The panicked shooting slowed. A dead man with a biker helmet staggered back and fell. One in National Guard headgear stumbled from a shot, then threw itself back at the wall. A figure in a football helmet dropped with a bullet in its eye.

More of the exes fell, but more of them reached the wall. A dead woman made it to the platform, but a guard smashed her off with a baseball bat. Another withered hand slapped onto the platform. Captain Freedom grabbed it by the wrist and pushed it away. The ex, a dead man in an Oxford shirt, fell back into the horde and was crushed under dozens of feet. Freedom turned and cracked Lady Liberty’s muzzle across the jaw of a teenage boy with a batting helmet and a bloody Atari T-shirt. The dead thing staggered back from the blow and vanished over the edge.

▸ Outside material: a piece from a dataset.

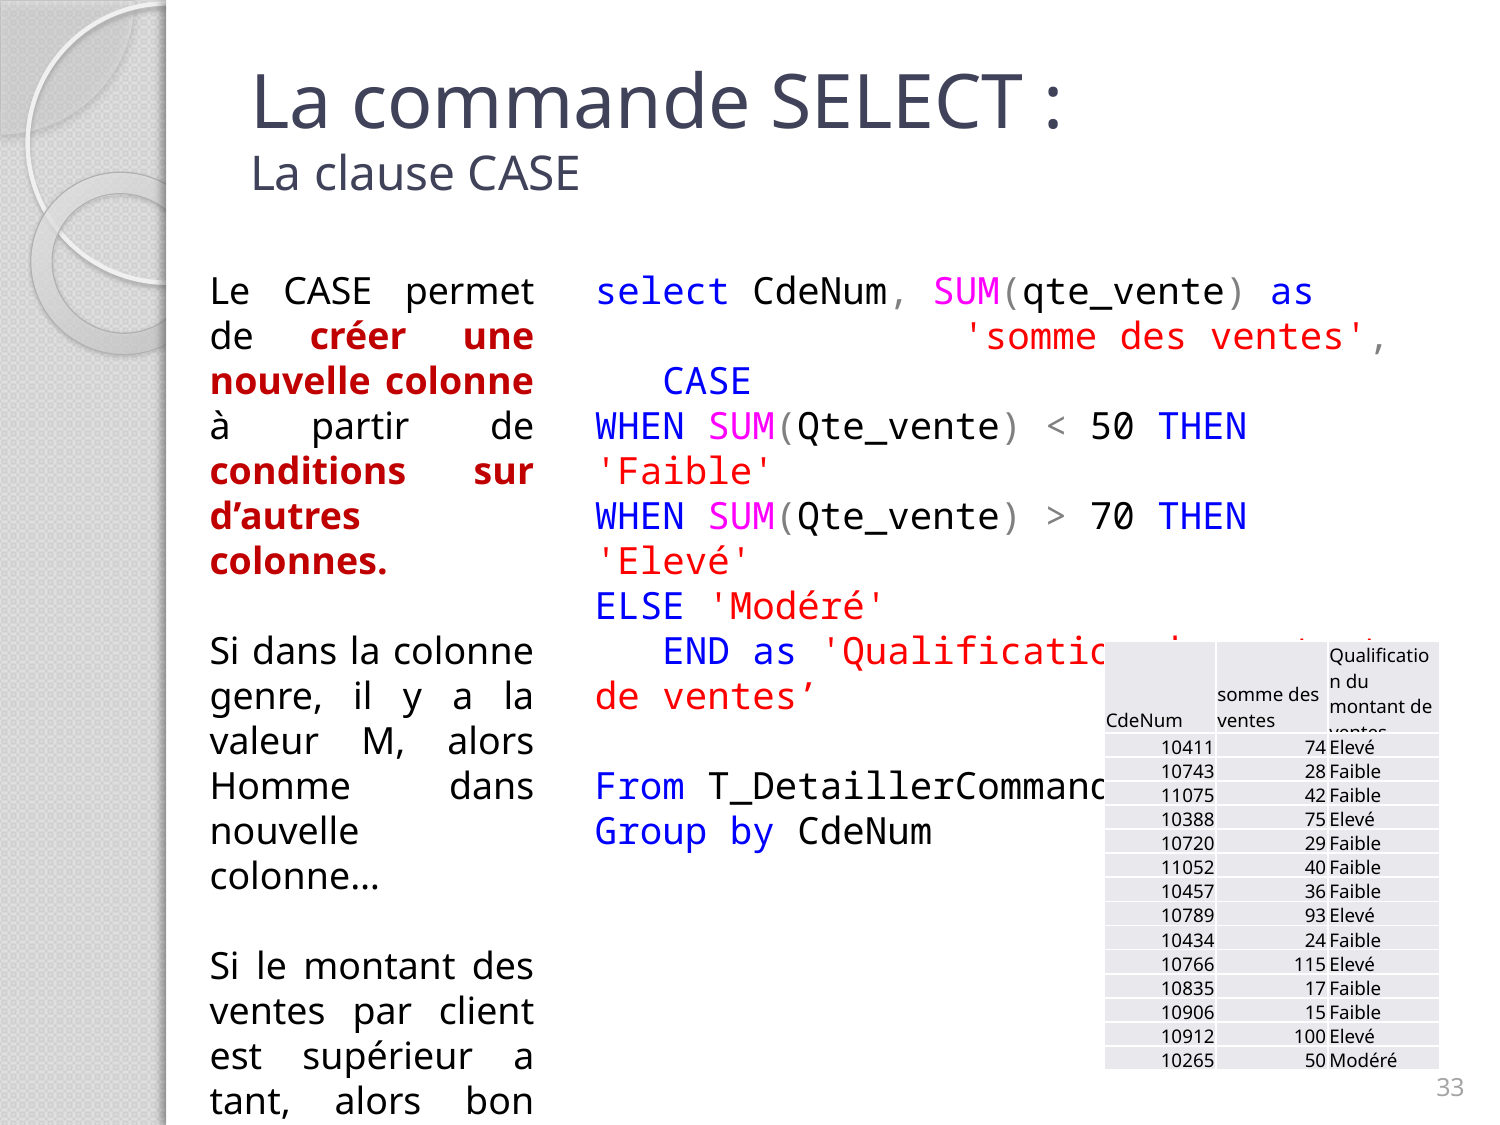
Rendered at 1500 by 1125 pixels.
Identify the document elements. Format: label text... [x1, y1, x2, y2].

Captain Freedom shouted a few quick orders and got the guards spaced out to cover more area. “All units,” he called over the radio, “this is Six. We have a major incursion at the northwest corner of the Big Wall. Request immediate assistance.”

At least two people replied, but their words were drowned out by another burst from Lady Liberty. One of the rounds shattered a bicycle helmet and pulped the skull beneath it. The ex dropped and vanished into the tide of dead things below. Two of the others he hit struggled back to their feet.

The guard closest to him, a rail-thin woman with gray-streaked hair, paused to reload her rifle. It was an old M1, and Freedom was impressed by how fast she loaded the magazine without pinching her thumb. She brought it back up just in time to shoot a chalk-skinned man in the face. The round took a chunk out of the Lexan visor of the ex’s helmet and knocked it back off the Big Wall.

A dead body threw itself up onto the platform a few feet away and struggled to its feet. Freedom took four quick steps and clotheslined it with a sweep of his massive arm. The ex pin-wheeled back off the wall.